[WHAT YOU WILL DO] Locate the string "shoulder" in the records below. Copy every line where it occurs.

[GIVEN INFORMATION]
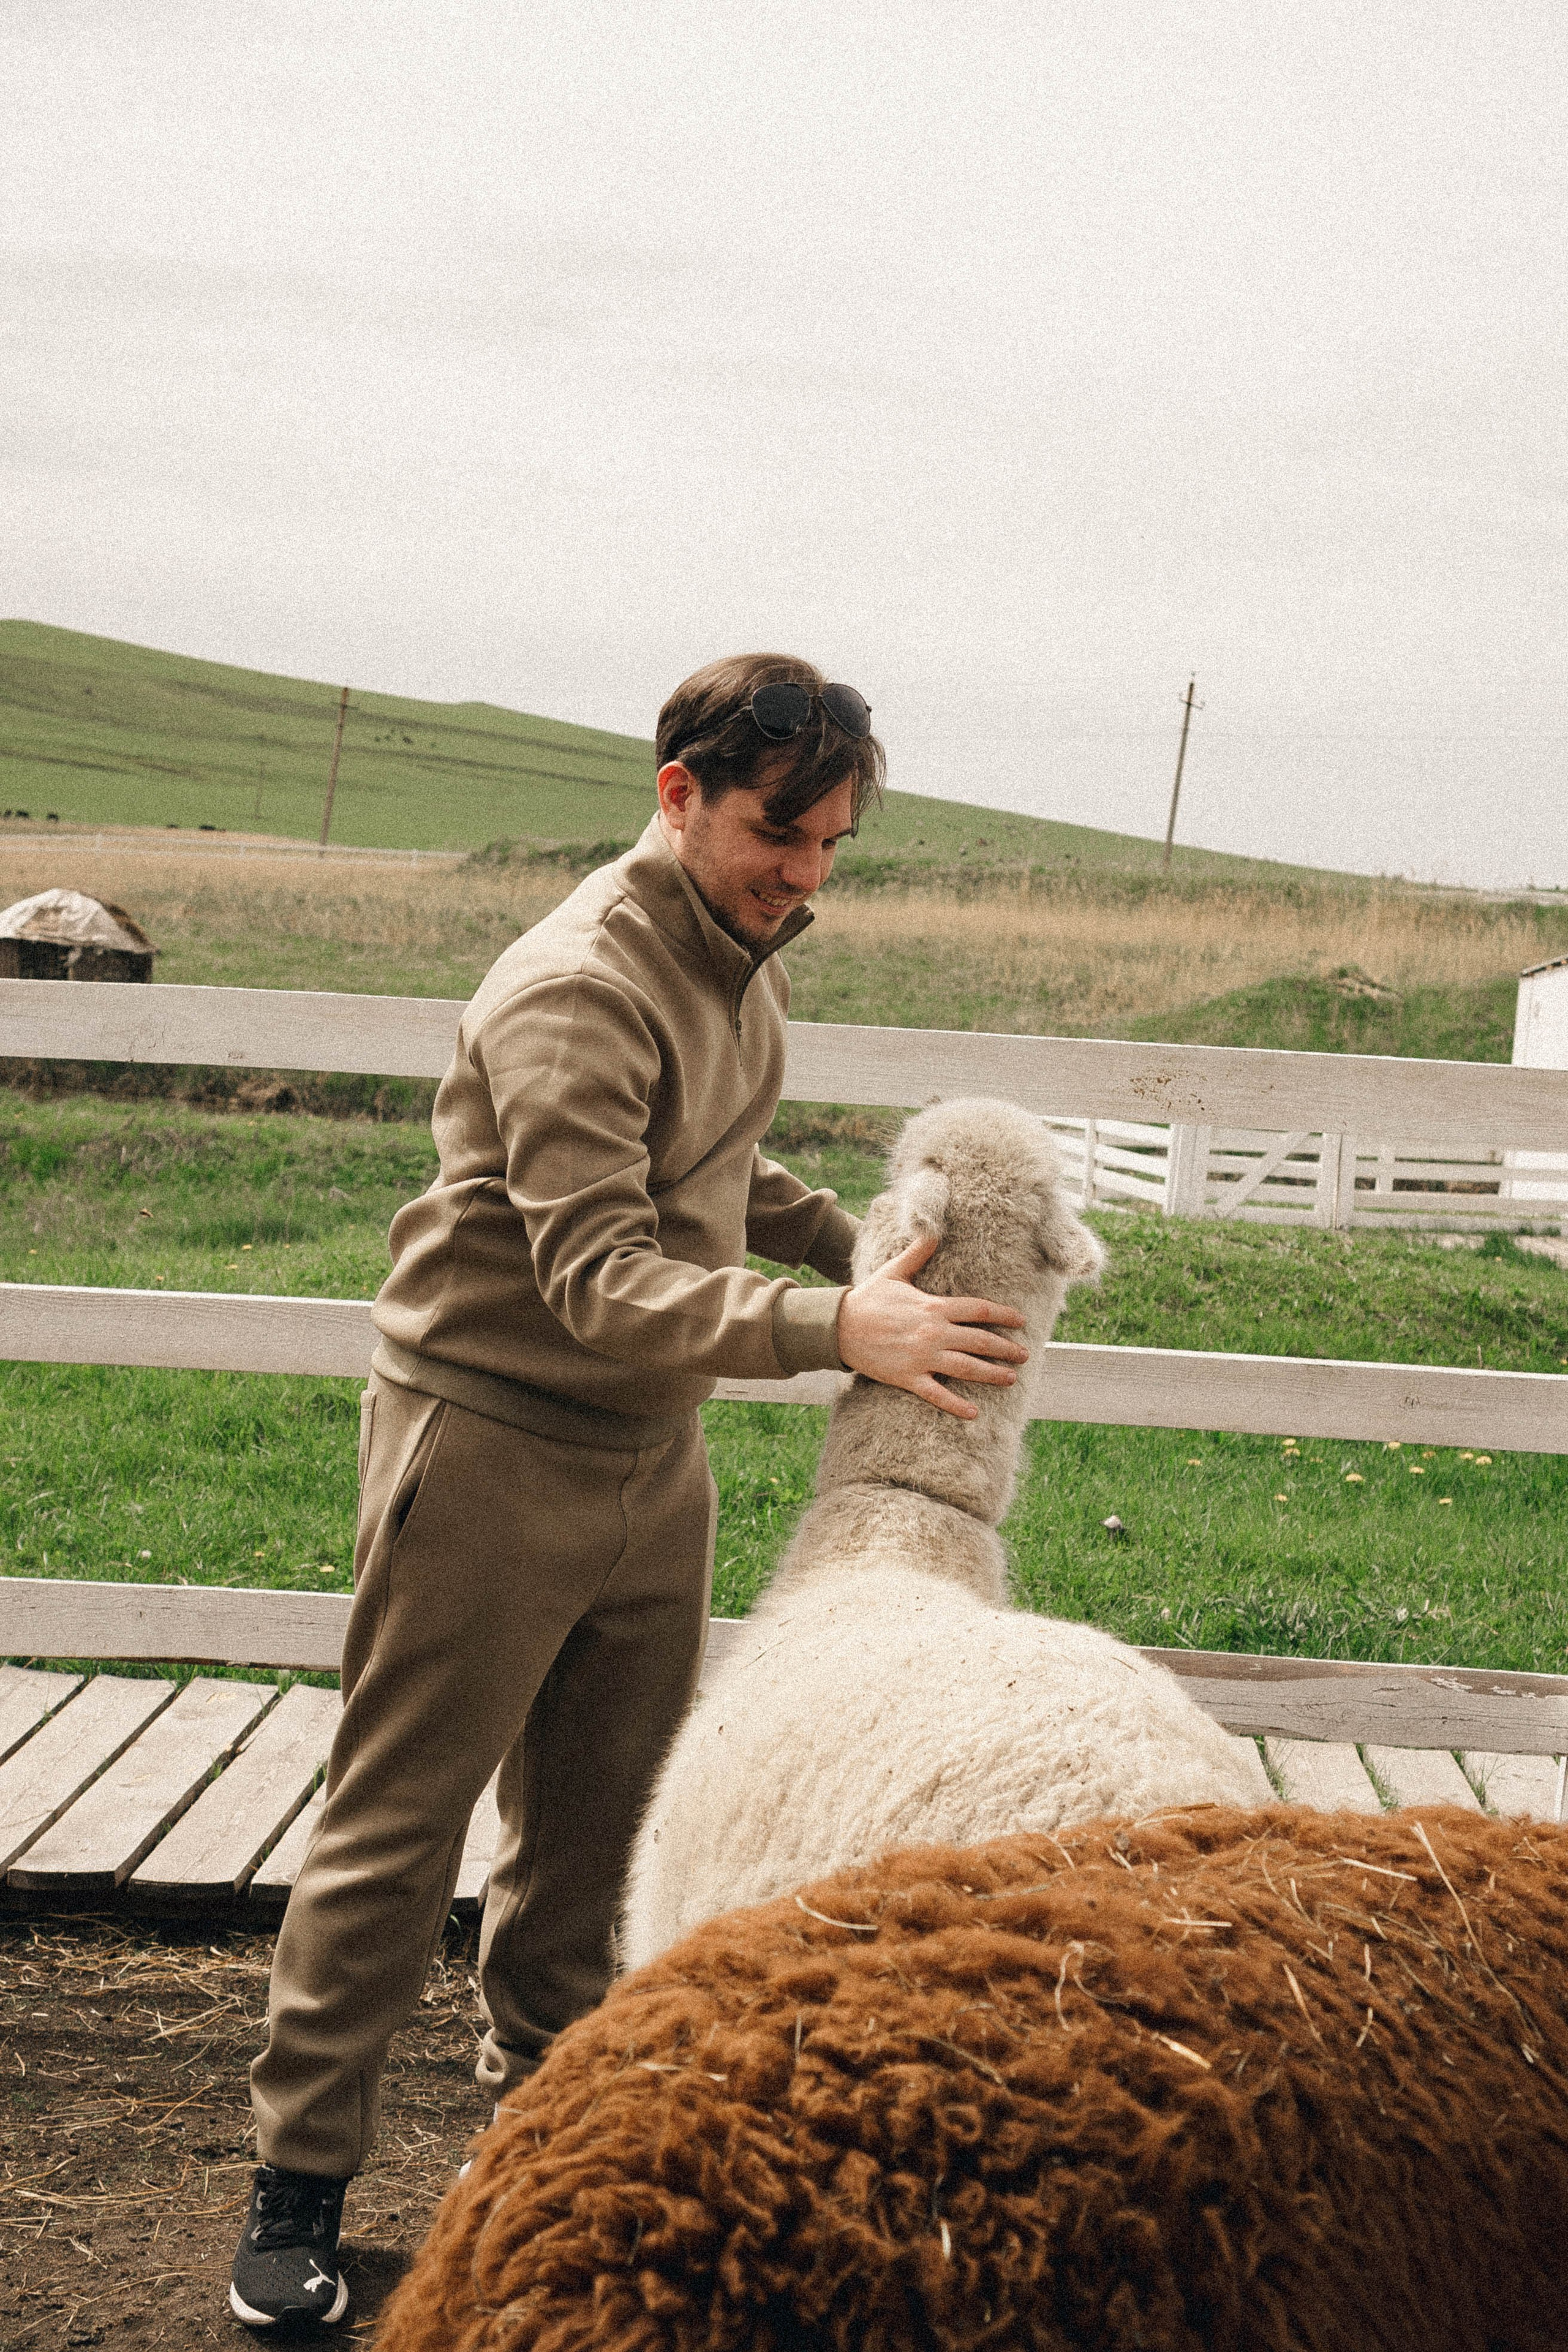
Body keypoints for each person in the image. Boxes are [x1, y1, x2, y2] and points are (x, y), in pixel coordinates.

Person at [229, 653, 1029, 2328]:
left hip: (649, 1461)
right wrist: (839, 1325)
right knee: (395, 1830)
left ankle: (550, 2133)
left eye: (830, 844)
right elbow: (595, 1269)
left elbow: (717, 1167)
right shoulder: (574, 988)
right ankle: (295, 2187)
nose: (806, 873)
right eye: (778, 834)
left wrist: (845, 1237)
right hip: (495, 1446)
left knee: (600, 1838)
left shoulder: (743, 956)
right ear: (680, 793)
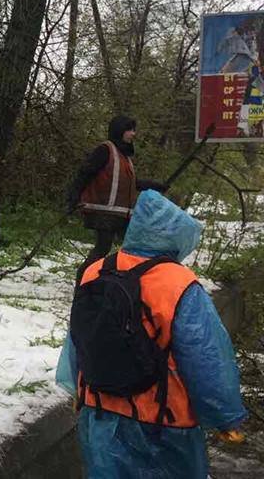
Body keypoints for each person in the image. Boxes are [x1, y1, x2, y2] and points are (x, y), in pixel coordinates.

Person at [57, 190, 247, 478]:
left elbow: (79, 338)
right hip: (163, 424)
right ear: (176, 237)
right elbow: (206, 357)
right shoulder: (179, 283)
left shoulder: (96, 270)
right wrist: (225, 417)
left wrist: (77, 388)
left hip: (100, 416)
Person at [67, 115, 166, 280]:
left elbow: (130, 183)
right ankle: (83, 281)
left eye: (134, 130)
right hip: (103, 212)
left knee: (131, 247)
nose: (133, 134)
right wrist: (73, 197)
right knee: (103, 248)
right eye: (129, 130)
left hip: (119, 214)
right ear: (120, 131)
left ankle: (111, 280)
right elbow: (84, 173)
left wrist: (155, 185)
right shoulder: (105, 150)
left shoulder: (124, 157)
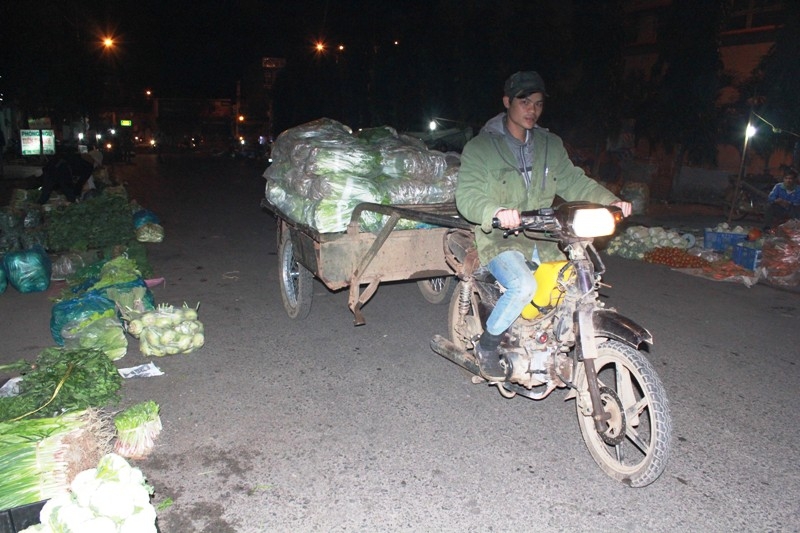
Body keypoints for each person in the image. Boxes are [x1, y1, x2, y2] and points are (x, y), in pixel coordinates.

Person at [455, 71, 632, 381]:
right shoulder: (482, 147)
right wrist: (495, 210)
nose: (531, 110)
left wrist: (610, 201)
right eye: (524, 102)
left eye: (537, 103)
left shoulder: (550, 144)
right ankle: (487, 344)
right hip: (500, 239)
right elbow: (467, 194)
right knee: (524, 286)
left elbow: (574, 180)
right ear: (507, 102)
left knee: (574, 283)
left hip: (545, 237)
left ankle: (548, 340)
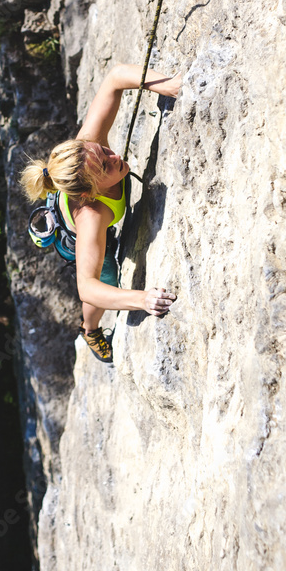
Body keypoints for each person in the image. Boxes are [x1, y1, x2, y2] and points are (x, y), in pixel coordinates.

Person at [20, 63, 180, 362]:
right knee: (106, 276)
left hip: (78, 200)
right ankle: (90, 330)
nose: (114, 155)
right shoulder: (91, 217)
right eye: (106, 166)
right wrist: (142, 299)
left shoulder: (89, 145)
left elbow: (116, 77)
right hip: (73, 237)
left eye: (103, 152)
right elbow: (88, 289)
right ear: (89, 193)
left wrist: (166, 84)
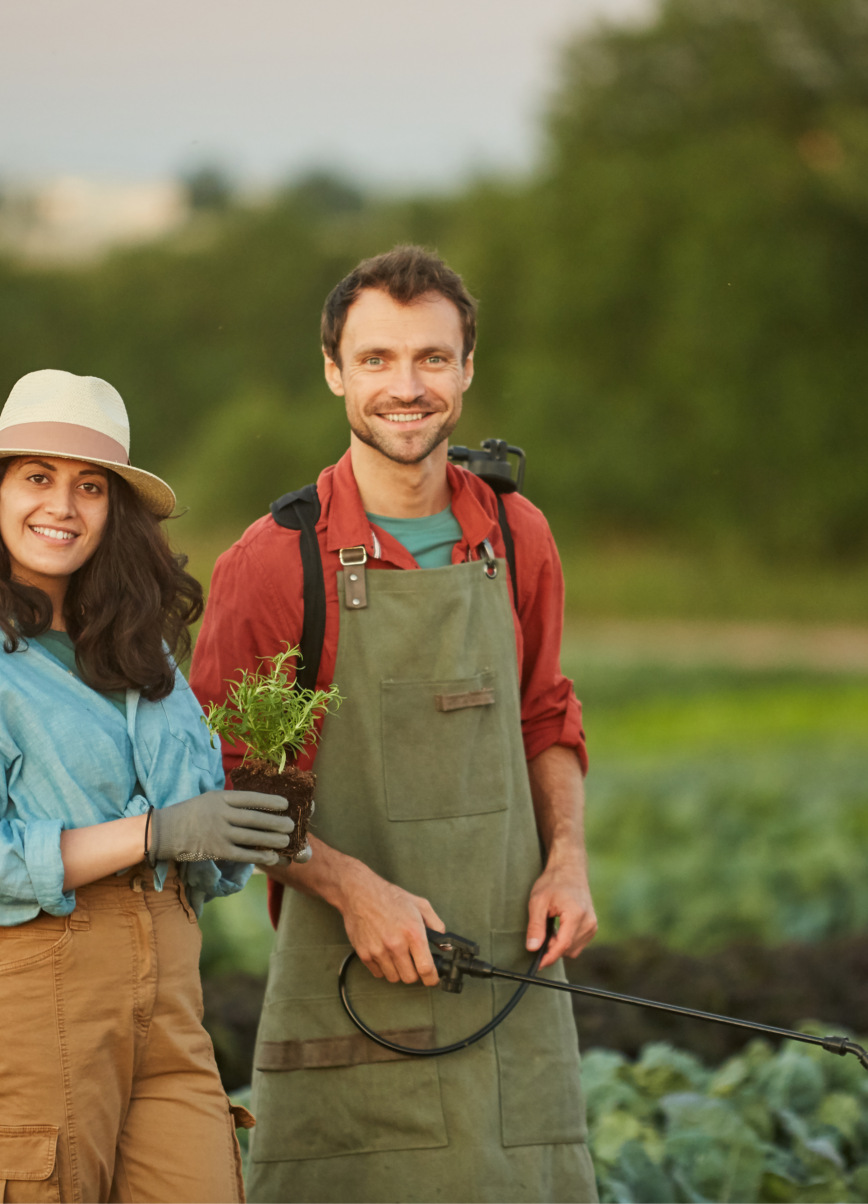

[REPLY TO THE EXERCISE]
right shoulder: (574, 988)
left shoulder: (743, 956)
right shoulder: (179, 283)
left shoulder: (96, 270)
right shoulder: (105, 150)
left shoulder: (124, 157)
right shoulder: (482, 147)
left shoulder: (550, 144)
right shoulder: (91, 217)
left shoulder: (89, 145)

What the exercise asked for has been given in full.